-- TEXTO DEL EJERCICIO --
┄┄┄┄┄┄
La medicina como musa literaria
De Chéjov a Baroja, pasando por Flaubert, Agatha Christie, Ramón y Cajal o Whitman, las letras y la ciencia han corrido paralelas.
En estos días de miedo, pandemia y confinamiento, muchos artistas han escrito poemas y canciones dedicados al personal sanitario, conmovidos por su ejemplo de valor, profesionalidad y sacrificio. Pero ni las catástrofes ni la medicina son una fuente de inspiración nueva para la literatura, que a lo largo del tiempo ha contado entre sus filas con numerosos escritores y ha servido a otros de referencia. Gustave Flaubert, cuyo padre era cirujano y fue el modelo del doctor que coprotagoniza Madame Bovary, sostenía que para ser un gran escritor había que tener "la mirada del galeno", es decir, su capacidad para ver a los demás por dentro y empatizar con su dolor. Y William Carlos Williams, pediatra y uno de los maestros renovadores de la poesía norteamericana, asegura en su autobiografía que la puerta de su consulta, que tuvo abierta más de cuarenta años, le “franqueó la entrada a los jardines secretos de la mente” y que su pase por a facultad le dio la idea de trasladar a sus versos, famosos por su emoción fría, “el sentido de la asepsia quirúrgica.” Su título en prosa más célebre es Historias de médicos.
Agatha Christie fue enfermera durante la Primera Guerra Mundial y afirma en sus memorias que lo hubiera sido toda la vida de no haberse casado. También cuenta que mientras trabajaba en unos laboratorios químicos aprendió tantas cosas sobre venenos que se le ocurrió escribir una novela policiaca donde aplicar esos conocimientos. Y eso no fue todo. “Un día”, recuerda, “apareció por allí un hombre que llevaba siempre encima una ampolla de curare porque eso, según dijo, le hacía sentirse poderoso. Me intrigó tanto que aún estaba ahí cincuenta años más tarde, esperando su oportunidad de meterse en uno de mis libros, cuando concebí El misterio de Pale Horse.”
“Mis actividades como médico han tenido una fuerte influencia en mi trabajo como escritor, ampliando notablemente mi campo de observación y de percepción”, decía Anton Chejov, que atendió de forma gratuita a miles de pacientes, no renunció a su vocación hasta que le obligó a hacerlo la tuberculosis y tiene numerosos personajes que reflejan su oficio, entre ellos los doctores Astrov, Dorn y Efimych de El tío Vania, La gaviota y El pabellón número 6.
┄┄┄┄┄┄
-- DATOS PROPORCIONADOS --
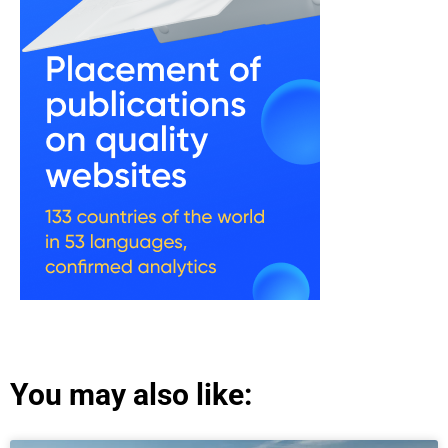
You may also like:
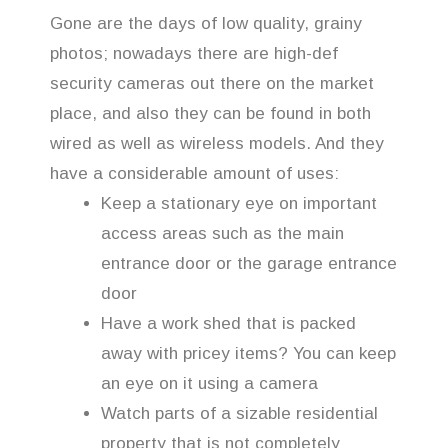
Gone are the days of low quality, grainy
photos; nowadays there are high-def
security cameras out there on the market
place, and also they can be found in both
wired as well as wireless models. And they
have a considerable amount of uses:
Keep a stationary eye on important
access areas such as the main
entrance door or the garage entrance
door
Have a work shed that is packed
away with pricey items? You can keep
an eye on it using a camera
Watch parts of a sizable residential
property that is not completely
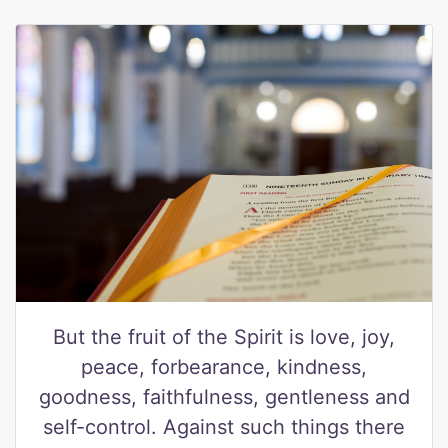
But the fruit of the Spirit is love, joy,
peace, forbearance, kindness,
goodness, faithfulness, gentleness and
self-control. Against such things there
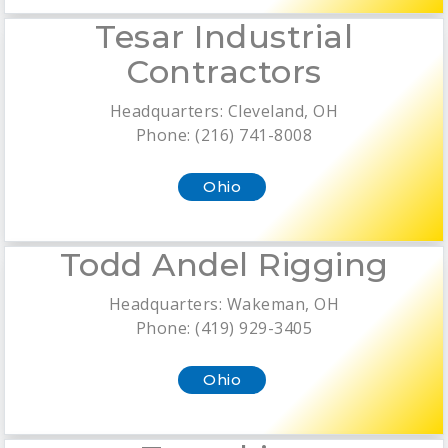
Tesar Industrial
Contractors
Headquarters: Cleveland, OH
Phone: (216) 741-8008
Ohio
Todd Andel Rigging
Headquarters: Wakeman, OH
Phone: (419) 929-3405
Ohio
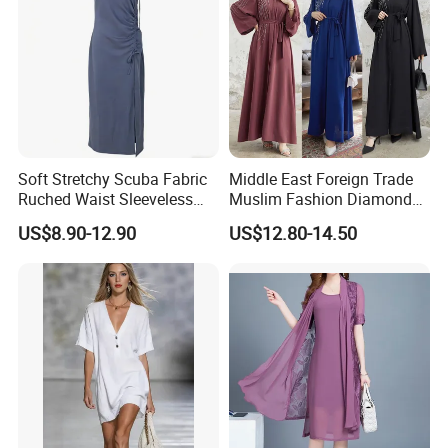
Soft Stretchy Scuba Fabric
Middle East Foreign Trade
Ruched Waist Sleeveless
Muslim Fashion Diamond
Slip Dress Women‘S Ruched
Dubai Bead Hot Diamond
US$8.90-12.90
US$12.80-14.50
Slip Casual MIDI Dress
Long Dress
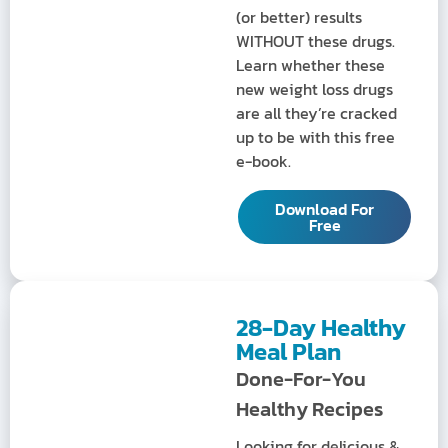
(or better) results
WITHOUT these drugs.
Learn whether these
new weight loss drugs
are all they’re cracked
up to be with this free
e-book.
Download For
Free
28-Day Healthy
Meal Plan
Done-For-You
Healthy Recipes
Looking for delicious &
┄┄┄┄┄┄
-- LISTA DE TAREAS --
**1.** Enumera todas las obras que el texto sobre medicina y literatura cita por su título.
**2.** Responde según el texto sobre medicina y literatura:
(a) ¿Qué profesión tenía el padre de Gustave Flaubert?
(b) ¿Durante qué guerra fue enfermera Agatha Christie?
(c) ¿Qué enfermedad obligó a Anton Chejov a renunciar a su vocación?
**3.** Retoma, por favor, el texto sobre medicina y literatura a partir de su última frase.

-- TAREAS RESUELTAS --
**1.**
Madame Bovary
Historias de médicos
El misterio de Pale Horse
El tío Vania
La gaviota
El pabellón número 6

**2.**
(a) Era cirujano.
(b) Durante la Primera Guerra Mundial.
(c) La tuberculosis.

**3.**
Entre los grandes nombres de las letras algunos dejaron la carrera o se licenciaron pero no ejercieron: James Joyce, Bertolt Brecht, Henrik Ibsen, André Breton o Paul Celan. El genio romántico John Keats se graduó en Farmacia, pero sólo trabajó en eso dos años. Friedrich Schiller, el autor del “Himno a la alegría”, sirvió a la fuerza como médico militar y terminó desertando. Otros no colgaron la bata blanca hasta afianzarse como narradores, caso de Arthur Conan Doyle, que antes de crear a su Sherlock Holmes publicaba notables artículos científicos y que trasladó muchos de sus conocimientos a su famoso detective privado y a su acompañante, el Dr. Watson.
En España ha habido médicos que escribían, y muy bien como Santiago Ramón y Cajal, Carlos Castilla del Pino o Gregorio Marañón, y dos grandes narradores que estudiaron medicina: Pío Baroja, que lo hizo en Madrid y Valencia y llegó a ejercer en Cestona, antes de volver a la capital a llevar la panadería de su familia; y Luis Martín Santos, un reputado psiquiatra que se trasluce en la construcción de los personajes de su memorable Tiempo de silencio.
Este recuento podría incluir al portugués António Lobo Antunes, los alemanes Gottfried Benn y Alfred Döblin; pero sobre todo no puede olvidar a Walt Whitman, también enfermero, en su caso en la Guerra de Secesión, y que dio fe de sus experiencias en su serie Redobles de tambor, luego incorporado a Hojas de hierba.Uno de ellos, lo dice todo: “Con las vendas y el agua en las manos, / voy hacia mis heridos, sin perder un momento, / hacia el sitio en que yacen después de la batalla, / donde su hermosa sangre vuelve roja la hierba. / Soy enérgico con todos aunque entienda su dolor./ La respiración de uno crepita como el fuego, / los ojos otro son vidriosos, pero la vida aún lucha en ellos sin rendirse, / Otro sí que lo hace, y suspira: “¡Ven dulce muerte! Oh bella y misericordiosa muerte!” / Y otro vuelve hacia mí sus ojos suplicantes ¡Pobre muchacho! No te conozco, / Sin embargo, creo que podría renunciar a todo en este momento / para morir por ti / si esto te salvara.”